The monitor can certainly display images of an infinite number of things. However, it definitely cannot display an infinite number of images.

Me: :smiley:
Everybody else: :confused:

The trick to seeing how this is possible is to realize that there are many, many, many different things that will, in 640x480 resolution with 256 colors, produce exactly the same image.

Let’s go to your banana example. Say I take a picture of a bunch of bananas. I then replace it with a bunch of bananas that is exactly identical to the first bunch, except that they are a very slightly different shade of yellow. In the real world, the colors are different, but when the monitor displays them, it has only 256 colors to choose from. It will have to take the closest yellow it can get, even if that’s not QUITE the real color… and so our two banana bunches, despite being ever-so-slightly different, produce the same picture on the monitor.

Or, let’s say that the bananas are exactly the same… but there’s one little tiny brown spot that is SLIGHTLY smaller on Bunch One than it is on Bunch Two. The monitor, however, can’t represent “just a teeny bit bigger” - it can either do “one pixel bigger” or “exactly the same size”. So, again, the two pictures come out the same.

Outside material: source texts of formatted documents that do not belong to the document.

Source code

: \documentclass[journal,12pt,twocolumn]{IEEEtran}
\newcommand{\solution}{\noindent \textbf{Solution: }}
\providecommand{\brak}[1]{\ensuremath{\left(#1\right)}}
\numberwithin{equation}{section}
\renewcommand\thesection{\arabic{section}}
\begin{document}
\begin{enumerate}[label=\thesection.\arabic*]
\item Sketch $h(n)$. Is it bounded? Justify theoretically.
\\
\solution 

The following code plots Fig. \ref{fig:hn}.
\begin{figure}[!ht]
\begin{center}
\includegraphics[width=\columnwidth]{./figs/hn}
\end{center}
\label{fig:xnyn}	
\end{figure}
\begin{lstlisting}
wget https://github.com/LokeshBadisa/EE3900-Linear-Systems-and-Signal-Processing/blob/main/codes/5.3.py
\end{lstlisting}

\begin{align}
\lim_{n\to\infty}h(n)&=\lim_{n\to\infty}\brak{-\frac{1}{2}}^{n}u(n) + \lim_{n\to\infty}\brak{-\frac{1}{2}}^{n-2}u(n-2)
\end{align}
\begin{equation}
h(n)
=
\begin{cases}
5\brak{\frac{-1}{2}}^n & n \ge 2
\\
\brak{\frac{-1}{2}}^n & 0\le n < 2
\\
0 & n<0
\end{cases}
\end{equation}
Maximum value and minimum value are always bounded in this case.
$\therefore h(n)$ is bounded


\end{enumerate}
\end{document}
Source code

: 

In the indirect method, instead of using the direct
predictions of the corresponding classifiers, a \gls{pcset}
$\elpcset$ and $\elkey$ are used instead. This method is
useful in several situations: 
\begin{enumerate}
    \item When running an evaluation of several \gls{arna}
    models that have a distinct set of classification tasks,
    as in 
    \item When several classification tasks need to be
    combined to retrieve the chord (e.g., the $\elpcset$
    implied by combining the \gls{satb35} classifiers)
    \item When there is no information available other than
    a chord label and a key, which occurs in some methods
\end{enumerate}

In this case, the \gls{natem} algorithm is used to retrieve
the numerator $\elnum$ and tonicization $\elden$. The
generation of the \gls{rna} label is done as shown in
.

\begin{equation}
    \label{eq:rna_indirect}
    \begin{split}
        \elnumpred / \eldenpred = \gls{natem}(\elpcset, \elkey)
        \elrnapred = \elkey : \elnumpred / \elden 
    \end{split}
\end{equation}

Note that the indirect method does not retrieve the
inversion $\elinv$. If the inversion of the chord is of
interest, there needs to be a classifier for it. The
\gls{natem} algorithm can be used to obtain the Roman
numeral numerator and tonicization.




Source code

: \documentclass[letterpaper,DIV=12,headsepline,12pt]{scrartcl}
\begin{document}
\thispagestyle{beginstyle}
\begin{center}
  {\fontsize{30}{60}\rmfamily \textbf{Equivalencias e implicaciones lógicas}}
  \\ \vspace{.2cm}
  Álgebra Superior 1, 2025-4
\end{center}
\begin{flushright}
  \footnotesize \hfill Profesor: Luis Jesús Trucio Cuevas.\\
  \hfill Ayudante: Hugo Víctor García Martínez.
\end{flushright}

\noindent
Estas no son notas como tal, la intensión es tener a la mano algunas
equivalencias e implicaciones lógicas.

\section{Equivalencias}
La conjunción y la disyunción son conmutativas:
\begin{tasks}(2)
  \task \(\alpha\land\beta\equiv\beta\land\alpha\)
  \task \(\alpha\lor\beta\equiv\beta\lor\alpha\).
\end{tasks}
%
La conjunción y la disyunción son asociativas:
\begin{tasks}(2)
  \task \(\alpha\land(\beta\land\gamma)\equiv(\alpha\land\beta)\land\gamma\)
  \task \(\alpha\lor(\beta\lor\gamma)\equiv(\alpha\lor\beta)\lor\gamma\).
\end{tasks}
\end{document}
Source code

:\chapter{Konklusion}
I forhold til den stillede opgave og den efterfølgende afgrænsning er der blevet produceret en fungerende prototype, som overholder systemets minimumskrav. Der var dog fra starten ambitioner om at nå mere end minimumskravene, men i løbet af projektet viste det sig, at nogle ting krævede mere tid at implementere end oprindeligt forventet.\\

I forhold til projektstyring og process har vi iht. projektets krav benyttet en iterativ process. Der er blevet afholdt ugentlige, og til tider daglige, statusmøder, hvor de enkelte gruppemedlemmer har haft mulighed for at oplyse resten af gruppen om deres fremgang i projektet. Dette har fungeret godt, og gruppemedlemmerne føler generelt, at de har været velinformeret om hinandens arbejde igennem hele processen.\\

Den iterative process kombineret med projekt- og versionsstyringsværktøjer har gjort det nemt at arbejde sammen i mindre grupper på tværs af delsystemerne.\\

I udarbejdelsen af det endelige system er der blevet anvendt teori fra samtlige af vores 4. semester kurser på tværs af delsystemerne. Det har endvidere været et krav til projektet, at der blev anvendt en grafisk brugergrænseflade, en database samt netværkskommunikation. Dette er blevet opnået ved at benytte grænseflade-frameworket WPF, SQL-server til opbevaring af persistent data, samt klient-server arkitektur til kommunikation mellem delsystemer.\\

Another one - take a picture of a bunch of grains of salt on a table. Then, take a picture of the same number of grains of sugar in the same positions. They look quite different, once you get down to the microscopic level… but at 640x480, all the monitor can show you is little white grains, and the two pictures come out the same.

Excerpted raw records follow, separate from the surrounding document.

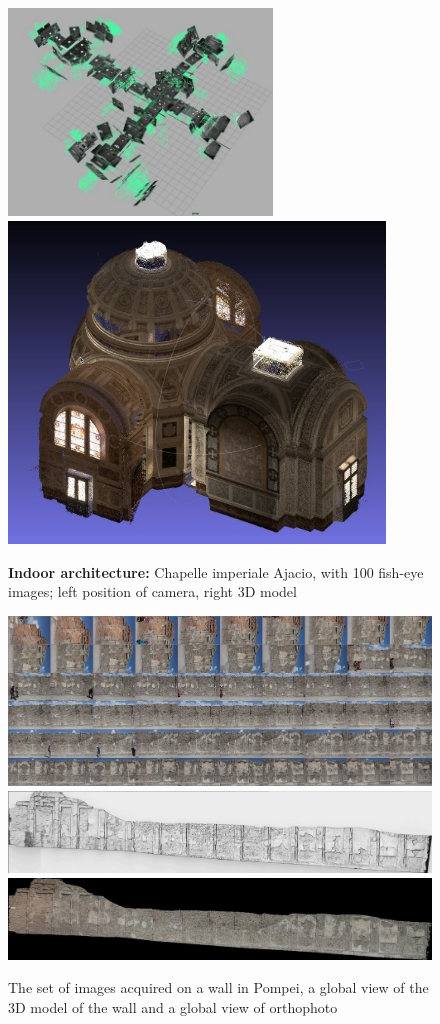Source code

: \begin{figure}
\includegraphics[width=70mm]{FIGS/SAMPLES/Aj2.jpg}
\includegraphics[width=100mm]{FIGS/SAMPLES/Aj1.jpg}
\caption{{\bf Indoor architecture: } Chapelle imperiale Ajacio, with 100 fish-eye images;
left position of camera, right 3D model}
\end{figure}



\begin{figure}
\includegraphics[width=160mm]{FIGS/SAMPLES/Pompei-Planche.jpg}
\includegraphics[width=160mm]{FIGS/SAMPLES/Pompei-Shade2.jpg}
\includegraphics[width=160mm]{FIGS/SAMPLES/Pompei-Ortho1.jpg}
\caption{The set of images acquired on a wall in Pompei, a global
view of the 3D model of the wall and a global view of orthophoto}
\end{figure}


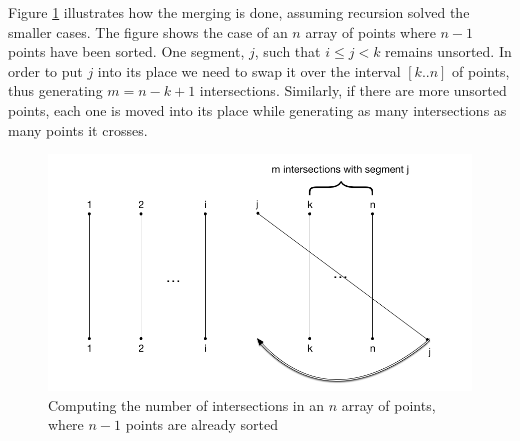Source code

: Figure \ref{fig:pointInd} illustrates how the merging is done, assuming recursion solved the smaller cases. 
The figure shows the case of an $n$ array of points where $n-1$ points have been sorted.
One segment, $j$, such that $i \leq j < k$ remains unsorted.
In order to put $j$ into its place we need to swap it over the interval $[k .. n]$ of points, thus generating $m = n - k + 1$ intersections.
Similarly, if there are more unsorted points, each one is moved into its place while generating as many intersections as many points it crosses.

\begin{figure}[H]
    \centering
    \includegraphics[scale=0.35]{1b-intersections-ind}
    \caption{Computing the number of intersections in an $n$ array of points, where $n-1$ points are already sorted}
    \label{fig:pointInd}
\end{figure}

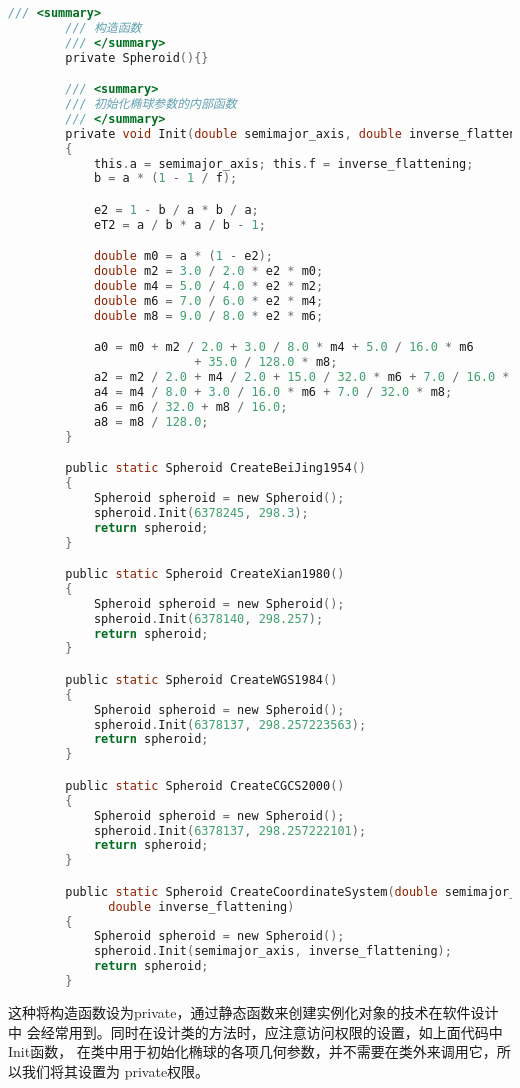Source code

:  \begin{lstlisting}[language=C]
        /// <summary>
        /// 构造函数
        /// </summary>
        private Spheroid(){}

        /// <summary>
        /// 初始化椭球参数的内部函数
        /// </summary>
        private void Init(double semimajor_axis, double inverse_flattening)
        {
            this.a = semimajor_axis; this.f = inverse_flattening;
            b = a * (1 - 1 / f);

            e2 = 1 - b / a * b / a;
            eT2 = a / b * a / b - 1;

            double m0 = a * (1 - e2);
            double m2 = 3.0 / 2.0 * e2 * m0;
            double m4 = 5.0 / 4.0 * e2 * m2;
            double m6 = 7.0 / 6.0 * e2 * m4;
            double m8 = 9.0 / 8.0 * e2 * m6;

            a0 = m0 + m2 / 2.0 + 3.0 / 8.0 * m4 + 5.0 / 16.0 * m6
                          + 35.0 / 128.0 * m8;
            a2 = m2 / 2.0 + m4 / 2.0 + 15.0 / 32.0 * m6 + 7.0 / 16.0 * m8;
            a4 = m4 / 8.0 + 3.0 / 16.0 * m6 + 7.0 / 32.0 * m8;
            a6 = m6 / 32.0 + m8 / 16.0;
            a8 = m8 / 128.0;
        }

        public static Spheroid CreateBeiJing1954()
        {
            Spheroid spheroid = new Spheroid();
            spheroid.Init(6378245, 298.3);
            return spheroid;
        }

        public static Spheroid CreateXian1980()
        {
            Spheroid spheroid = new Spheroid();
            spheroid.Init(6378140, 298.257);
            return spheroid;
        }

        public static Spheroid CreateWGS1984()
        {
            Spheroid spheroid = new Spheroid();
            spheroid.Init(6378137, 298.257223563);
            return spheroid;
        }

        public static Spheroid CreateCGCS2000()
        {
            Spheroid spheroid = new Spheroid();
            spheroid.Init(6378137, 298.257222101);
            return spheroid;
        }

        public static Spheroid CreateCoordinateSystem(double semimajor_axis,
              double inverse_flattening)
        {
            Spheroid spheroid = new Spheroid();
            spheroid.Init(semimajor_axis, inverse_flattening);
            return spheroid;
        }
\end{lstlisting}

这种将构造函数设为private，通过静态函数来创建实例化对象的技术在软件设计中
会经常用到。同时在设计类的方法时，应注意访问权限的设置，如上面代码中Init函数，
在类中用于初始化椭球的各项几何参数，并不需要在类外来调用它，所以我们将其设置为
private权限。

In that case, every image will be displayed within finite time.

Did you just miss the “about” or are you having some fun?

[pedant]
It looks like you missed two zeros in there, the exact value is 115,792,089,237,316,195,423,570,985,008,687,907,853,269,984,665,640,564,039,457,584,007,913,129,639,936 according to the Unix unlimited-precision calculator.
[/pedant]

But yeah. Really big. Really, really big. So big you need BIGGER LETTERS. YEAH, HERE WE GO: BBBBIIIIIIIGGGG.

But bigger.

Does that mean that a computer needs to process 256[sup]307200[/sup] bits just to display an 640x480 pixel 8-bit image?

No. That number is the total possible number of combinations. The total number of bits in a single screen image is 640x480x8, or 2,457,600.

Which, according to my calculator, is a number with 739812 digits. Wow.

(calculated by: dc -e ‘256 307200 ^ p’ | tr -d '\
’ | wc -c
…which happened to use 2 minutes and 51 seconds of PIII-500 CPU time to come up with an answer) :smiley:

I may be misunderstanding something, but I was under the impression that each pixel is only capable of displaying 3 different colors: red, green, blue.

Ok, after a little research, it’s obvious now that each pixel can display many different shades of each color.

It depends on what you define a “pixel”. When you’re talking about computer displays, one pixel is considered to be made up of three elements - red, green and blue. So a “640x480 display” actually has 640x480 red elements, 640x480 green elements and 640x480 blue elements.

Digital cameras are different, unfortunately. A “4-megapixel CCD” has 2 million green pixels, 1 million red pixels and 1 million blue pixels. (Or some combination of three colors that add up to 4 million pixels.)